System Design FAQ: Top Questions
39. How would you design a Notification System (Email, SMS, Push)?
A Notification System delivers alerts to users via email, SMS, or push notifications. It should be scalable, reliable, and support retries, templates, and channel preferences.
📋 Functional Requirements
- Multi-channel delivery: Email, SMS, Push
- Retry and dead-letter queue for failures
- Templating engine with variables
- User-specific channel preference support
📦 Non-Functional Requirements
- At-least-once delivery
- Scalability (millions/day)
- Rate-limiting and deduplication
🏗️ Core Components
- Event Producer: Business logic emits notification event
- Message Queue: Kafka or SQS decouples producer/consumer
- Worker Service: Picks messages, personalizes, sends
- Channel Provider: Email (SendGrid), SMS (Twilio), Push (FCM)

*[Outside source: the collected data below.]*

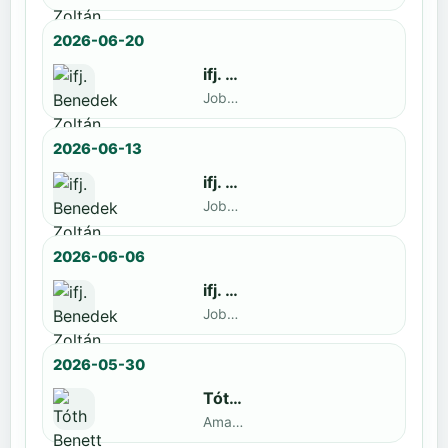
2026-06-20
ifj. Benedek Zoltán
Jobbak · döntős: Szatmári István
2026-06-13
ifj. Benedek Zoltán
Jobbak · döntős: Kende Mátyás
2026-06-06
ifj. Benedek Zoltán
Jobbak · döntős: Marko Novkov
2026-05-30
Tóth Benett
Amatőr · döntős: ifj. Benedek Zoltán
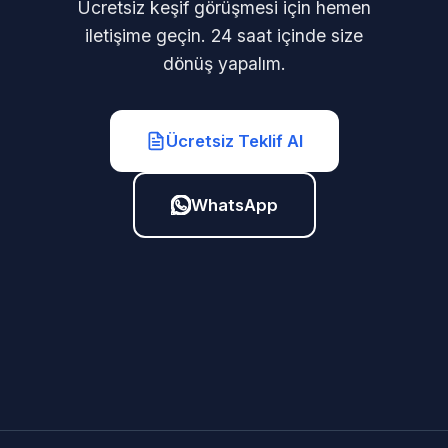
Ücretsiz keşif görüşmesi için hemen
iletişime geçin. 24 saat içinde size
dönüş yapalım.
Ücretsiz Teklif Al
WhatsApp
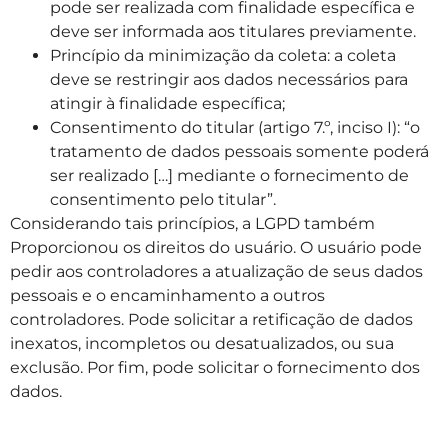
pode ser realizada com finalidade específica e
deve ser informada aos titulares previamente.
Princípio da minimização da coleta: a coleta
deve se restringir aos dados necessários para
atingir à finalidade específica;
Consentimento do titular (artigo 7.º, inciso I): “o
tratamento de dados pessoais somente poderá
ser realizado […] mediante o fornecimento de
consentimento pelo titular”.
Considerando tais princípios, a LGPD também
Proporcionou os direitos do usuário. O usuário pode
pedir aos controladores a atualização de seus dados
pessoais e o encaminhamento a outros
controladores. Pode solicitar a retificação de dados
inexatos, incompletos ou desatualizados, ou sua
exclusão. Por fim, pode solicitar o fornecimento dos
dados.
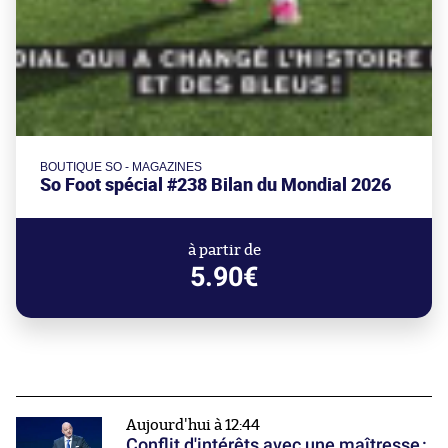
BOUTIQUE SO - MAGAZINES
So Foot spécial #238 Bilan du Mondial 2026
à partir de
5.90€
Aujourd'hui à 12:44
Conflit d'intérêts avec une maîtresse :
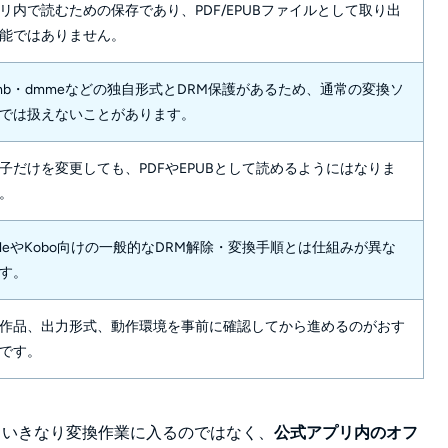
リ内で読むための保存であり、PDF/EPUBファイルとして取り出
能ではありません。
mb・dmmeなどの独自形式とDRM保護があるため、通常の変換ソ
では扱えないことがあります。
子だけを変更しても、PDFやEPUBとして読めるようにはなりま
。
ndleやKobo向けの一般的なDRM解除・変換手順とは仕組みが異な
す。
作品、出力形式、動作環境を事前に確認してから進めるのがおす
です。
、いきなり変換作業に入るのではなく、
公式アプリ内のオフ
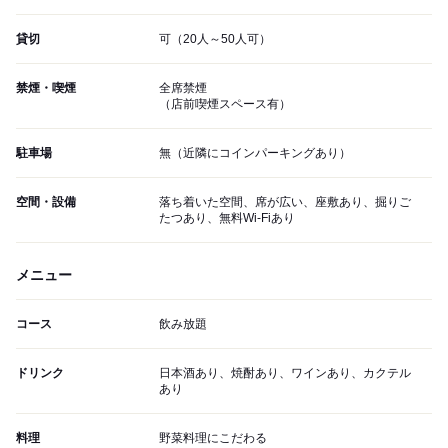
貸切
可（20人～50人可）
禁煙・喫煙
全席禁煙
（店前喫煙スペース有）
駐車場
無（近隣にコインパーキングあり）
空間・設備
落ち着いた空間、席が広い、座敷あり、掘りご
たつあり、無料Wi-Fiあり
メニュー
コース
飲み放題
ドリンク
日本酒あり、焼酎あり、ワインあり、カクテル
あり
料理
野菜料理にこだわる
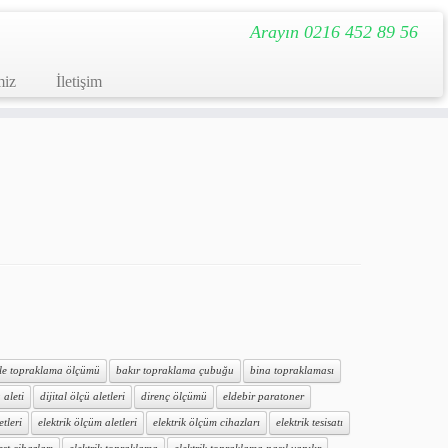
Arayın 0216 452 89 56
miz
İletişim
ile topraklama ölçümü
bakır topraklama çubuğu
bina topraklaması
 aleti
dijital ölçü aletleri
direnç ölçümü
eldebir paratoner
etleri
elektrik ölçüm aletleri
elektrik ölçüm cihazları
elektrik tesisatı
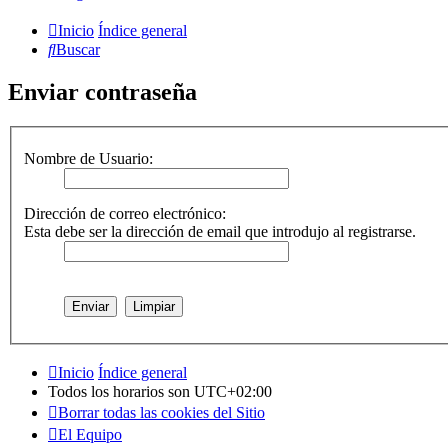
Inicio
Índice general
Buscar
Enviar contraseña
Nombre de Usuario:
Dirección de correo electrónico:
Esta debe ser la dirección de email que introdujo al registrarse.
Inicio
Índice general
Todos los horarios son
UTC+02:00
Borrar todas las cookies del Sitio
El Equipo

📨 Kafka Notification Topic Format
{
"user_id": "u_456",
"channel": "email",
"template_id": "welcome",
"vars": { "name": "Raj", "signup_time": "10:30 AM" }
}
🧩 Templating with Jinja2 (Python)
from jinja2 import Template
template = Template("Hi {{ name }}, welcome! You signed up at {{ signup_time }}.")

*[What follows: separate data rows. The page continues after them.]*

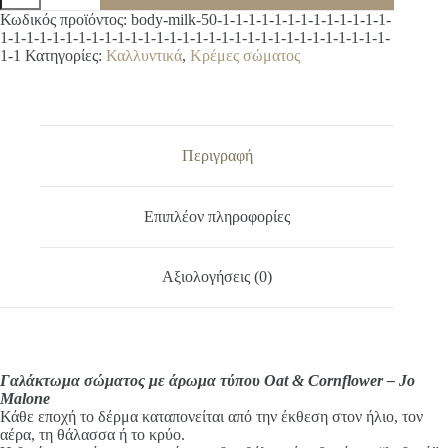
με
A
Κωδικός προϊόντος:
body-milk-50-1-1-1-1-1-1-1-1-1-1-1-1-1-
άρωμα
l
1-1-1-1-1-1-1-1-1-1-1-1-1-1-1-1-1-1-1-1-1-1-1-1-1-1-1-1-1-1-
τύπου
t
1-1
Κατηγορίες:
Καλλυντικά
,
Κρέμες σώματος
Oat
e
&
r
Cornflower
n
-
a
Jo
t
Malone
Περιγραφή
i
ποσότητα
v
e
Επιπλέον πληροφορίες
:
Αξιολογήσεις (0)
Γαλάκτωμα σώματος με άρωμα τύπου Oat & Cornflower – Jo
Malone
Κάθε εποχή το δέρμα καταπονείται από την έκθεση στον ήλιο, τον
αέρα, τη θάλασσα ή το κρύο.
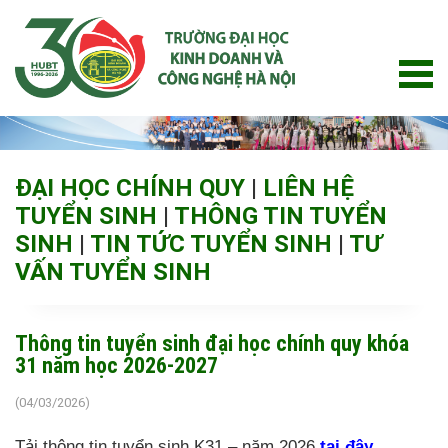
Skip
to
content
ĐẠI HỌC CHÍNH QUY
|
LIÊN HỆ
TUYỂN SINH
|
THÔNG TIN TUYỂN
SINH
|
TIN TỨC TUYỂN SINH
|
TƯ
VẤN TUYỂN SINH
Thông tin tuyển sinh đại học chính quy khóa
31 năm học 2026-2027
(04/03/2026)
Tải thông tin tuyển sinh K31 – năm 2026
tại đây
.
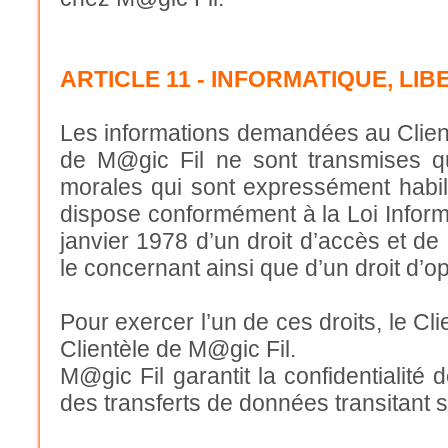
ARTICLE 11 - INFORMATIQUE, LIB
Les informations demandées au Client
de M@gic Fil ne sont transmises q
morales qui sont expressément habili
dispose conformément à la Loi Inform
janvier 1978 d’un droit d’accès et de 
le concernant ainsi que d’un droit d’op
Pour exercer l’un de ces droits, le Cl
Clientèle de M@gic Fil.
M@gic Fil garantit la confidentialit
des transferts de données transitant s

msg = template.render(name="Raj", signup_time="10:30 AM")
print(msg)
📲 Channel Provider Integration
- Email: SendGrid, SES — supports batching, templates
- SMS: Twilio — handles country-specific formats
- Push: FCM (Firebase Cloud Messaging)
♻️ Retry Logic with DLQ (AWS SQS)
MainQueue:
RedrivePolicy:
maxReceiveCount: 3
deadLetterTargetArn: arn:aws:sqs:region:acct:DLQ
📄 Notification History Schema (PostgreSQL)

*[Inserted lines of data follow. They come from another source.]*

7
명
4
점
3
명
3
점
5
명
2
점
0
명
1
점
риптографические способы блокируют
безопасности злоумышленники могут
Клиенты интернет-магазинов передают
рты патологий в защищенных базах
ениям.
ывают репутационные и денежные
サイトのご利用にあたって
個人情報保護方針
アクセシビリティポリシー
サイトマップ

CREATE TABLE notification_log (
id UUID PRIMARY KEY,
user_id TEXT,
channel TEXT,
template_id TEXT,
status TEXT,
sent_at TIMESTAMP
);
📈 Observability
- Success/failure counts by channel
- Retry rate and DLQ volume
- Delivery latency histogram
🧰 Tools/Infra Used
- Queue: Kafka, RabbitMQ, SQS
- Worker: Python/Golang, Celery, Sidekiq
- Email/SMS: SendGrid, Twilio
📌 Final Insight
A well-designed notification system ensures messages are sent reliably, personalized, and respects delivery constraints across channels. Logging, observability, and retries are critical to success.